Interestingly, unlike reports for other polyphenol-rich forages, our fermentation data indicated a reduction in the proportion of propionate (unpublished data), suggesting a shift toward rumen fermentation pathways favoring lipid-synthesis precursors (acetate and butyrate) while preserving nitrogen in microbial biomass [62,63]. Polyphenol–protein interactions may also transiently protect dietary protein from rapid ruminal degradation, thereby increasing rumen-undegraded protein flow and enhancing small-intestinal absorption of limiting amino acids such as Lys and Met [64]. Post-absorptively, bioactives with antioxidant and anti-inflammatory capabilities may mitigate muscle protein degradation proteins through the ubiquitin–proteasome and autophagy–lysosome pathways, while promoting mTORC1–S6K1-mediated protein synthesis, leading to net protein accretion [33,34]. The observed enrichment of Lys is nutritionally relevant, as greater Lys availability supports protein synthesis in adults and may help mitigate age-related muscle loss [64]. Remarkably, RTG replicated much of AMG’s amino acid signature without direct AMR intake, indicating successful transfer of a nutritionally optimized rumen microbiota that increased microbial protein output and reduced nitrogen loss, thereby enhancing amino acid supply to muscles. The lower free-amino acid levels in RTG compared with AMG likely reflect the absence of systemic host-level modulation by AMR.

4.6. Limitations

Nevertheless, certain limitations of the present study warrant acknowledgment. Our intervention effectively mediated changes in flavor precursors and meat quality, but it remains unclear whether the applied frequency of intervention represents the optimal strategy for establishing stable and long-term microbial colonization.
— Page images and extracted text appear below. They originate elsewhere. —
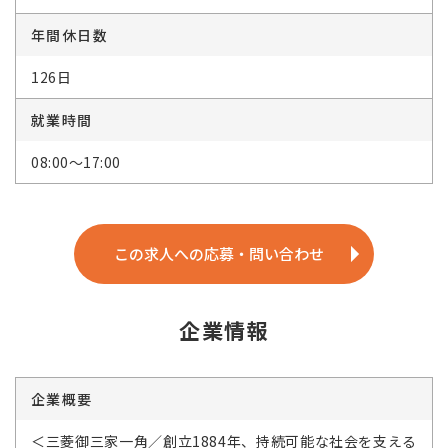
年間休日数
126日
就業時間
08:00～17:00
この求人への応募・問い合わせ
企業情報
企業概要
＜三菱御三家一角／創立1884年、持続可能な社会を支える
The dynamic nature of microbial ecosystems suggests that a chosen frequency might induce transient shifts rather than permanent integration. Future investigations should therefore explore the kinetics of microbial colonization to ascertain the minimum effective frequency required to sustain the desired phenotypic traits. Collectively, these findings indicate that targeted modulation or transplantation of the rumen microbiota can co-optimize the nutritional and sensory amino acid landscape of lamb, offering a potential interventation for improving meat quality without continuous dietary supplementation.

5. Conclusions

To conclude, the transfer of rumen fluid from donor sheep supplemented with Allium mongolicum Regel successfully lowered the levels of 4-alkyl branched-chain fatty acids linked to mutton odor while simultaneously yielding moderate enhancements in meat quality attributes.